▶ Information given
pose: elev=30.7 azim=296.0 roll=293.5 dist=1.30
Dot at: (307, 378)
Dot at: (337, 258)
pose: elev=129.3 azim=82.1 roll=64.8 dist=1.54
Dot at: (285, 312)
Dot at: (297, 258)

...

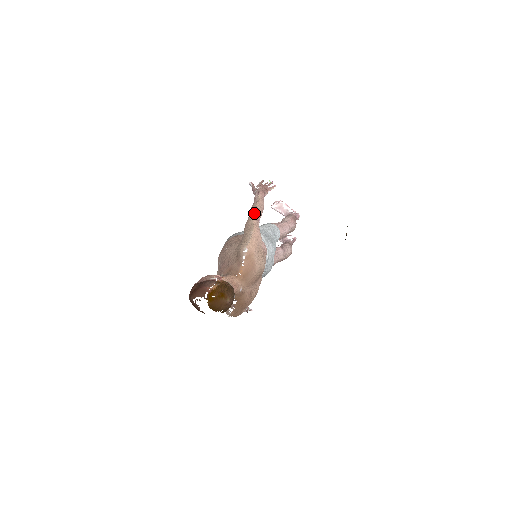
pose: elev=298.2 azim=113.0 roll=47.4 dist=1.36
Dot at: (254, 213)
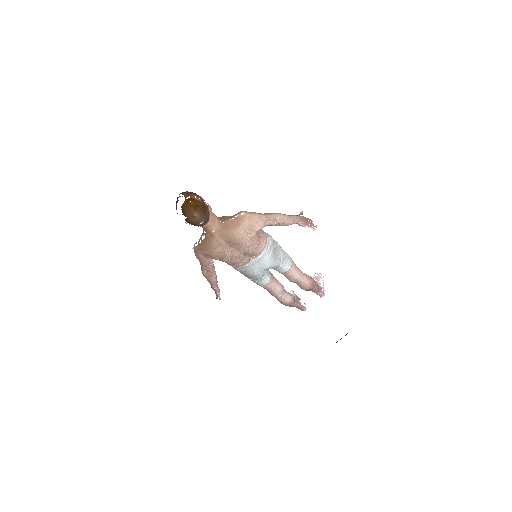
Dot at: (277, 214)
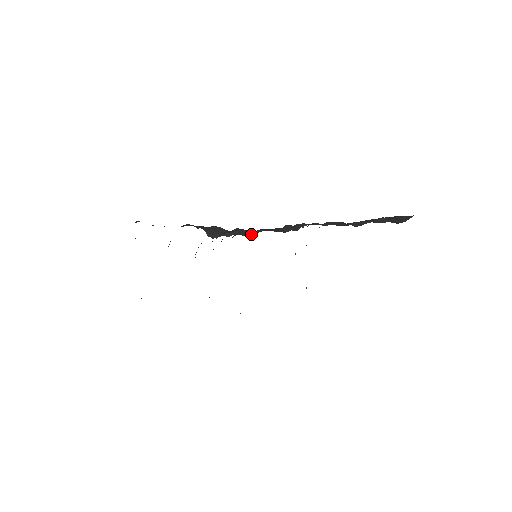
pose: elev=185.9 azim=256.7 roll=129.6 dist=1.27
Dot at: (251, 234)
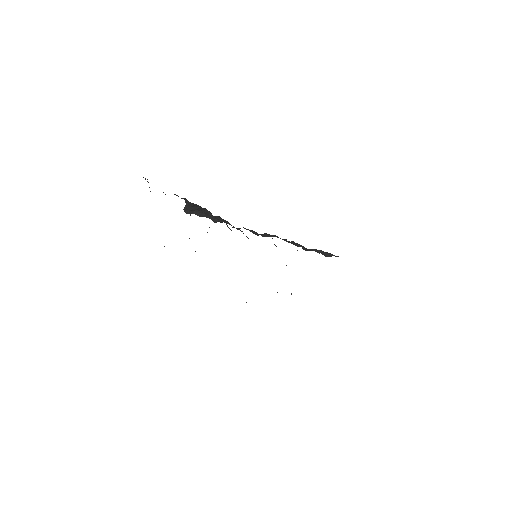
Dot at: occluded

▶ Instructions for the task
Rewrite the lines between the one holding "pose: elev=30.7 azim=296.0" and the one holding "Dot at: (337, 258)", inclusive, switching "roll" to "tilt" and leaving everything else unchanged.

▶ Answer
pose: elev=30.7 azim=296.0 tilt=293.5 dist=1.30
Dot at: (307, 378)
Dot at: (337, 258)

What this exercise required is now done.